When large changes take place in the health of a population, it is up to the epidemiologists to figure out if it is medicine that’s doing a good job, or if people just stopped eating rat poison. A new retrospective study in the New England Journal of Medicine addresses this problem, presented by the fact that between the years of 1980-2000, deaths due to coronary heart disease have decreased by 341,745 per year.
Here is a section of the abstract from the article:
Results From 1980 through 2000, the age-adjusted death rate for coronary heart disease fell from 542.9 to 266.8 deaths per 100,000 population among men and from 263.3 to 134.4 deaths per 100,000 population among women, resulting in 341,745 fewer deaths from coronary heart disease in 2000. Approximately 47% of this decrease was attributed to treatments, including secondary preventive therapies after myocardial infarction or revascularization (11%), initial treatments for acute myocardial infarction or unstable angina (10%), treatments for heart failure (9%), revascularization for chronic angina (5%), and other therapies (12%). Approximately 44% was attributed to changes in risk factors, including reductions in total cholesterol (24%), systolic blood pressure (20%), smoking prevalence (12%), and physical inactivity (5%), although these reductions were partially offset by increases in the body-mass index and the prevalence of diabetes, which accounted for an increased number of deaths (8% and 10%, respectively).

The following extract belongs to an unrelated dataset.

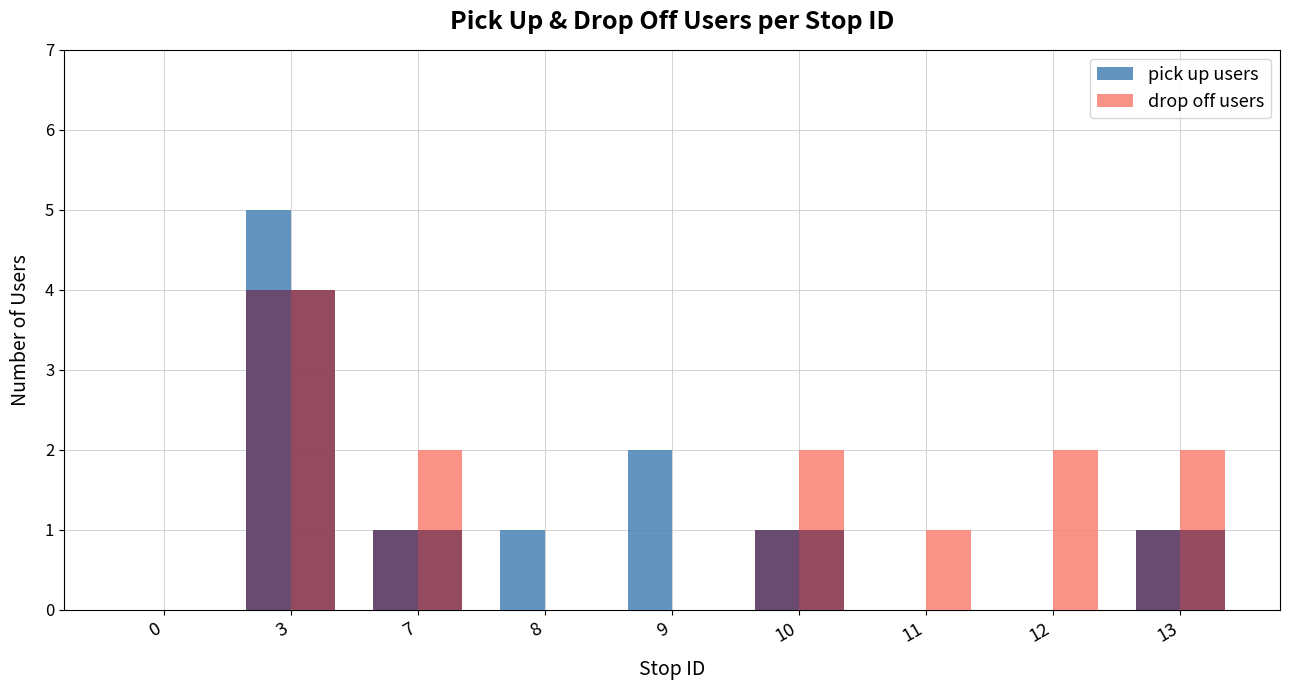

At which label does drop off users reach its peak?

3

Conclusions: Approximately half the decline in U.S. deaths from coronary heart disease may be attributable to reductions in major risk factors and approximately half to evidence-based medical therapies.
It’s comforting to know that all the stents and interventional treatments we’re throwing around seem to be helping, but then again, statistical analysis has a way of turning around and biting you in the.. back (i.e: Avandia).